If you recall, we recently launched a new user flow to upload bills & receipts while filing a reimbursement claim. During our usability tests for this feature, we learned why testing early, even when things feel “mostly right,” can save us from shipping avoidable confusion.
A user journey with no reference point
Some flows are easy.
If you’re designing onboarding or checkout, users walk in with a mental model. Designers can borrow familiar patterns.
But this project? Not at all.
In the old flow, users uploaded all their bills and receipts and calculated the total claim amount themselves. Our teams then manually checked whether the bill and receipt amounts matched so users could receive the full amount they expected.
It “worked,” but only on paper. In reality:
- Frequent errors occurred on the user end since they weren’t thinking deeply about the documents they uploaded, resulting in a lot of back and forth.
- Our teams spent a lot of time manually reviewing and correcting these errors
To reduce this, the team proposed a brand-new flow:
- Step 1: User uploads all relevant bills & receipts
- Step 2: The app uses OCR to autofill amounts
- Step 3: The user has to review to check the amounts and whether the bill amount matches the receipt amount.
And unlike normal flows, this one had no existing mental model to lean on. It required users to:
- Learn something new (what are bills, what are receipts?)
- Do something critical (The final payout depends on document accuracy — the system picks the lower amount.)
- Understand OCR-generated totals
- Classify documents correctly
- Complete all of this with minimal cognitive load

Basically, we were asking people to do accounting… on their phone… after a hospital visit.
So we knew conducting usability testing was non-negotiable.
No matter how good the designer, that’s a lot of jobs for one flow (refer to image above)
So we ran rapid usability testing in two rounds — four Plumbers each (we chose Plumbers since we were under tight deadlines) — before anything got locked in.
Examples of 2 moments that changed the flow
1. Chips were mistaken for navigation
Users saw the “Bill / Receipt / Both” chips and assumed they were navigation tabs; i.e., something you click to go somewhere.
This told us that the visual treatment was signalling the wrong behaviour. What we intended as tagging was being read as navigation.
The insight wasn’t just “users are confused.”
It was that familiar UI patterns come with strong expectations, and when we reuse them, users bring their own meaning with them.

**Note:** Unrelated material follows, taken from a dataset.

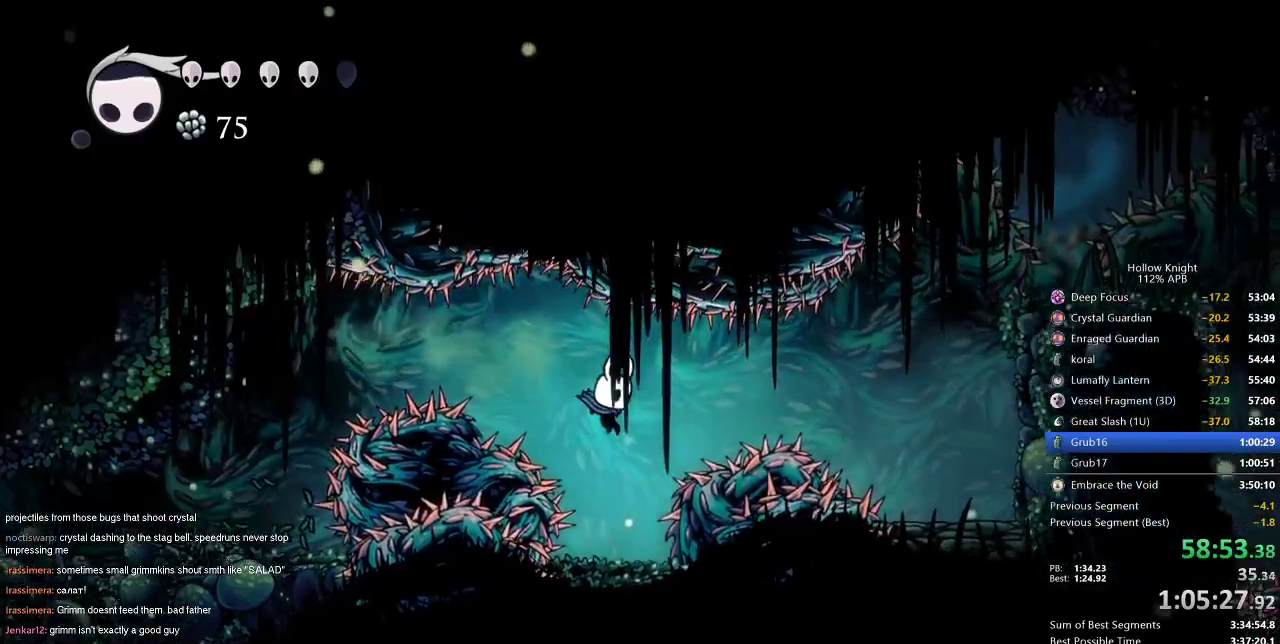
{"keys": ["jump", "right"], "events": [[284, "jump", "down"], [284, "right", "down"]]}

2. Education came too early to be useful
We explained the difference between a bill and a receipt at the start of the flow. On paper, that felt responsible.
In reality, by the time users had to apply that knowledge, it was gone.
This showed us that timing matters as much as clarity. Education only works when it appears at the moment of decision—not before, not after.
If this flow was left untested, these gaps would have quietly turned into wrong classifications, mismatched totals, and a flood of “Why isn’t my claim amount correct?” support tickets.

We fixed all such issues; tightened the copy, clarified tagging, moved education to where it was actually needed, and made the flow easier to complete.
As a result, our round 2 users were far more confident and well informed across their journey. 🙌
This project reminded us of a simple truth: Test early, fail safe. Especially when the design is unconventional.
Because when we test early:
- it’s cheap to fix,
- design team has bandwidth to change aspects of the design,
- and we pick up the tiny, human misunderstandings that would otherwise go undiscovered.
We genuinely love this process, even when it’s messy 🩷. And this isn’t just for product teams. Sometimes Sales wants to validate a pitch, or CX wants to understand confusion patterns, and research helps them too.
We’re here for all of it.
This bit of the project was a team effort: Subarna crafting the design, Jahnavi and I running the calls, and frantically typing observations while our fellow Plumbers tried to understand why they had to review amounts before submitting.